### WHAT YOU SHOULD DO
Each line of the listing must be set down exactly as it stands.

### RECORDS SHOWN
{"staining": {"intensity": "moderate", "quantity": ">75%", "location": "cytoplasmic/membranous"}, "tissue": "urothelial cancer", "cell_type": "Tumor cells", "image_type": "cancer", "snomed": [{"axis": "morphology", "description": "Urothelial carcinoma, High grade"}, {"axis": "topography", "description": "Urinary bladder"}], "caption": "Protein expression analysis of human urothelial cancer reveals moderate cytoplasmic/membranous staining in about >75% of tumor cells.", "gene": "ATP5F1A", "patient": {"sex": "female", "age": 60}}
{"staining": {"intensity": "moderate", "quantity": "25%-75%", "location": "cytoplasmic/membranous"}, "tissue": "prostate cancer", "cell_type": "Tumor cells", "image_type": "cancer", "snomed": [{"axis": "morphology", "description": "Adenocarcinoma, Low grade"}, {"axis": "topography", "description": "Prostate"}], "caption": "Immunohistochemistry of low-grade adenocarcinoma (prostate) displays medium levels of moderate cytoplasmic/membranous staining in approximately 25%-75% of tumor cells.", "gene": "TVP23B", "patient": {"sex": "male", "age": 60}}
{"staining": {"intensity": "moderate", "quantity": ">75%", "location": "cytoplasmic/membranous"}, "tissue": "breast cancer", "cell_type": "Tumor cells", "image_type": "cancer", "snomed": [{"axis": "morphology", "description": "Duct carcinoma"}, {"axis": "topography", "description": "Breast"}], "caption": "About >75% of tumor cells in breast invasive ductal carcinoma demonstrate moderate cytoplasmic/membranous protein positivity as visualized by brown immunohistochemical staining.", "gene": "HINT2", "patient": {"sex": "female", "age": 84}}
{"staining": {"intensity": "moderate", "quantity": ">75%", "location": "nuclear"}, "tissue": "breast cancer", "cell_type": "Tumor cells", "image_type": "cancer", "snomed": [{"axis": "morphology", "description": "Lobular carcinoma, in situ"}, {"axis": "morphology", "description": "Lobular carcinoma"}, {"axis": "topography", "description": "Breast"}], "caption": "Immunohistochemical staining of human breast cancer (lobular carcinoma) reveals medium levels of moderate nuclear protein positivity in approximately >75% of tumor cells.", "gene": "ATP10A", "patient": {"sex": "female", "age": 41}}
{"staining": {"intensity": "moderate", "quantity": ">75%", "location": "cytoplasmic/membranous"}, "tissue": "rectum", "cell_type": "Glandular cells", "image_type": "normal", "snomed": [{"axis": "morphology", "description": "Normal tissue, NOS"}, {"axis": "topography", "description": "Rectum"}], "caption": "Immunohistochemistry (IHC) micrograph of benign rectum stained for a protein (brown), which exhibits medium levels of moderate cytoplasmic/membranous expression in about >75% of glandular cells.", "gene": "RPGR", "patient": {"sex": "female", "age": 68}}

### OUTPUT FOR THIS EXERCISE
{"staining": {"intensity": "moderate", "quantity": ">75%", "location": "cytoplasmic/membranous"}, "tissue": "urothelial cancer", "cell_type": "Tumor cells", "image_type": "cancer", "snomed": [{"axis": "morphology", "description": "Urothelial carcinoma, High grade"}, {"axis": "topography", "description": "Urinary bladder"}], "caption": "Protein expression analysis of human urothelial cancer reveals moderate cytoplasmic/membranous staining in about >75% of tumor cells.", "gene": "ATP5F1A", "patient": {"sex": "female", "age": 60}}
{"staining": {"intensity": "moderate", "quantity": "25%-75%", "location": "cytoplasmic/membranous"}, "tissue": "prostate cancer", "cell_type": "Tumor cells", "image_type": "cancer", "snomed": [{"axis": "morphology", "description": "Adenocarcinoma, Low grade"}, {"axis": "topography", "description": "Prostate"}], "caption": "Immunohistochemistry of low-grade adenocarcinoma (prostate) displays medium levels of moderate cytoplasmic/membranous staining in approximately 25%-75% of tumor cells.", "gene": "TVP23B", "patient": {"sex": "male", "age": 60}}
{"staining": {"intensity": "moderate", "quantity": ">75%", "location": "cytoplasmic/membranous"}, "tissue": "breast cancer", "cell_type": "Tumor cells", "image_type": "cancer", "snomed": [{"axis": "morphology", "description": "Duct carcinoma"}, {"axis": "topography", "description": "Breast"}], "caption": "About >75% of tumor cells in breast invasive ductal carcinoma demonstrate moderate cytoplasmic/membranous protein positivity as visualized by brown immunohistochemical staining.", "gene": "HINT2", "patient": {"sex": "female", "age": 84}}
{"staining": {"intensity": "moderate", "quantity": ">75%", "location": "nuclear"}, "tissue": "breast cancer", "cell_type": "Tumor cells", "image_type": "cancer", "snomed": [{"axis": "morphology", "description": "Lobular carcinoma, in situ"}, {"axis": "morphology", "description": "Lobular carcinoma"}, {"axis": "topography", "description": "Breast"}], "caption": "Immunohistochemical staining of human breast cancer (lobular carcinoma) reveals medium levels of moderate nuclear protein positivity in approximately >75% of tumor cells.", "gene": "ATP10A", "patient": {"sex": "female", "age": 41}}
{"staining": {"intensity": "moderate", "quantity": ">75%", "location": "cytoplasmic/membranous"}, "tissue": "rectum", "cell_type": "Glandular cells", "image_type": "normal", "snomed": [{"axis": "morphology", "description": "Normal tissue, NOS"}, {"axis": "topography", "description": "Rectum"}], "caption": "Immunohistochemistry (IHC) micrograph of benign rectum stained for a protein (brown), which exhibits medium levels of moderate cytoplasmic/membranous expression in about >75% of glandular cells.", "gene": "RPGR", "patient": {"sex": "female", "age": 68}}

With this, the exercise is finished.